Corelli nodded. He tightened the cable bindings on his skis, fitted his boots to them, then slipped the clamps on. He stood and flexed his knees.

I began to put my own on.

“Care to do the slope with me?”

“Beautiful.”

He grinned. “Before that, Nick, I’d like you to take possession of this.”

I looked down. He was holding out an envelope. It had a bulge in it. I opened the envelope and saw a familiar-looking roll — microfilm.

“It’s just what you think it is. Names. Places. Dates. Everything. All the way from Turkey through Sicily and the Riviera and on to Mexico. You can’t miss a thing or a person if you follow the facts. I want that chain destroyed so it can never be put back together again. For Beatrice’s sake.”

Beatrice. His daughter. And wasn’t that Dante’s dream image of womanhood?

“Okay, Corelli,” I said.

He slapped me on the back. “Let’s go!”

He began a slow traverse against the fall line, and then cut across the slope and schussed down toward a curve in the rim. Then he turned back in a nicely executed christie, and went around a pile of rocks.

I tucked the microfilm into an inside pocket of my ski jacket and began my run behind him. The snow was packed just right. I could feel my skis biting into the powder with a good springy bounce.

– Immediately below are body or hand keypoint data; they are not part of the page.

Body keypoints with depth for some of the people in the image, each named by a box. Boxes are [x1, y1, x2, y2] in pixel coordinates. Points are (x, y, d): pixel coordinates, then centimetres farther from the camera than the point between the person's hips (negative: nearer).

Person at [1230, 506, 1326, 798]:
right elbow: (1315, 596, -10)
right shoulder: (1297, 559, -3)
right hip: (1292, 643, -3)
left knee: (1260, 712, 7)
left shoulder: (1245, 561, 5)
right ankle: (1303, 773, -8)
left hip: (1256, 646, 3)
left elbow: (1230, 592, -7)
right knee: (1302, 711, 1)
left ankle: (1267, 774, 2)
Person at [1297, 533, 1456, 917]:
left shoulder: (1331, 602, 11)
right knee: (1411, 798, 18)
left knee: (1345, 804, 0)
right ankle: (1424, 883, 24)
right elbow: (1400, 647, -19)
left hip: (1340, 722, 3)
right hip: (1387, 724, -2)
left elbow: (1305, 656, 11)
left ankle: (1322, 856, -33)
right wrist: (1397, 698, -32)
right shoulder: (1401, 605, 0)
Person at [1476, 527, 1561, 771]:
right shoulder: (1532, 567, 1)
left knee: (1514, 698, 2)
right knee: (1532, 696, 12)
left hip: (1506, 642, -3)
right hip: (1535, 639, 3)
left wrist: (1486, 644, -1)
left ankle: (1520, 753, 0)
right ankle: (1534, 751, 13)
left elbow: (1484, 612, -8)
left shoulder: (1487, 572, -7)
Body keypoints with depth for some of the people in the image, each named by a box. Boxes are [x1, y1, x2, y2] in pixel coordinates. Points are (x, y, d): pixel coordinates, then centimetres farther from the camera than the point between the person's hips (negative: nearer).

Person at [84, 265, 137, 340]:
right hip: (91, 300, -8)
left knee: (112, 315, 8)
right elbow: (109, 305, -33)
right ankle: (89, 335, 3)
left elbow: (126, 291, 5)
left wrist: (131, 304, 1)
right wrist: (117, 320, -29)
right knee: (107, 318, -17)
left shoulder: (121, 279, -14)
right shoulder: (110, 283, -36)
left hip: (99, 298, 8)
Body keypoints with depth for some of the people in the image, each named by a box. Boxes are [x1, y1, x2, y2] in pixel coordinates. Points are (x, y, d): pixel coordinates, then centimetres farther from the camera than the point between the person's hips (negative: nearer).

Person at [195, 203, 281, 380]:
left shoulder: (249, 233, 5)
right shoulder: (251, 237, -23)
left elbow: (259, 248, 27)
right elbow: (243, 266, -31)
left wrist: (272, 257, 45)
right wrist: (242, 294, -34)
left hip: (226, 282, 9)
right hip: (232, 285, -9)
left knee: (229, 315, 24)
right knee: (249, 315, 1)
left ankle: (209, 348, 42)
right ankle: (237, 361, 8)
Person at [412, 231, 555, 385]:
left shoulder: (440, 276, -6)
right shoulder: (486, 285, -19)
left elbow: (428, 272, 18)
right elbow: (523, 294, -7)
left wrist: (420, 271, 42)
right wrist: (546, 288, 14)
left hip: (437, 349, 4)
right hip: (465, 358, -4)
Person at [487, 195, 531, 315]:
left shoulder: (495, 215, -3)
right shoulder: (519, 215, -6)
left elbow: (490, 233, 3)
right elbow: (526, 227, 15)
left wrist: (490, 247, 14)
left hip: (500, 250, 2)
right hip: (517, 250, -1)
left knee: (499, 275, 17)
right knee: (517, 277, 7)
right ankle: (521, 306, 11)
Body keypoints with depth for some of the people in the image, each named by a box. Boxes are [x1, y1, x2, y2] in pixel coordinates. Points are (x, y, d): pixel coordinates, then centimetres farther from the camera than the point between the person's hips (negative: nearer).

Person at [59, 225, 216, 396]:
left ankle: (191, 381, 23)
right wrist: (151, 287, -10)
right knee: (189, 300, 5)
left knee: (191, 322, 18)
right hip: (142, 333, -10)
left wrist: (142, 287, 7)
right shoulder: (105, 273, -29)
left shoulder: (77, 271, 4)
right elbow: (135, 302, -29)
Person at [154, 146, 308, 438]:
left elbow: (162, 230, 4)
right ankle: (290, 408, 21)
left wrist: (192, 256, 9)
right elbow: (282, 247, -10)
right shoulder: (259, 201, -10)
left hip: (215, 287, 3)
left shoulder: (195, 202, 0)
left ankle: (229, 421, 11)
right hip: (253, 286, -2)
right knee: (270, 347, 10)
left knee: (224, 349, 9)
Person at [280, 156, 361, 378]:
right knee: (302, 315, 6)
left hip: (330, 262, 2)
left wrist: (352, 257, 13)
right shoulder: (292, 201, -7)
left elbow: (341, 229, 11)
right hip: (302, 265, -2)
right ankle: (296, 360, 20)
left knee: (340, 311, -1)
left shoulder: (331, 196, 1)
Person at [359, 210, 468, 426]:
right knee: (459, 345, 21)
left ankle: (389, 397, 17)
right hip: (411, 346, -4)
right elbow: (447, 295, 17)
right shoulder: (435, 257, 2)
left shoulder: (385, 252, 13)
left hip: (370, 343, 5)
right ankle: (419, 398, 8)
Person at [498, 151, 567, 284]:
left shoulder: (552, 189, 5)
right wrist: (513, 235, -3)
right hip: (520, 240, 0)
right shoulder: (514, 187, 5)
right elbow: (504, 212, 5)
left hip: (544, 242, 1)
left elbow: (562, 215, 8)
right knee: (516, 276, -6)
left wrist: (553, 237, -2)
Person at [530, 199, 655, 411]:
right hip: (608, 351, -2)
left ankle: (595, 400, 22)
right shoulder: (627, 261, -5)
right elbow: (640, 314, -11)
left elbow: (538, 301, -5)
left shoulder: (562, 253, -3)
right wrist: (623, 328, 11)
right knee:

There was Corelli below me as I came around the curve of rocks. He executed a few turns, went into a wedeln, and then turned into a very wide traverse across a flat angle of the run.

I came down behind him, making a few turns and shaking the kinks out of my body. It was at the end of my run and just into the traverse that I saw the third skier on the alternate route.

The slopes were such that the alternate runs kept rejoining at intervals, somewhat like two wires that had been twisted loosely together at certain points.

It was a young man in brown togs. He seemed to be a teenager; at least he had that wiry, slender build. Whatever his age, he was an excellent skier. His skis bit into the snow and he was expert in turning and in drifting down the run.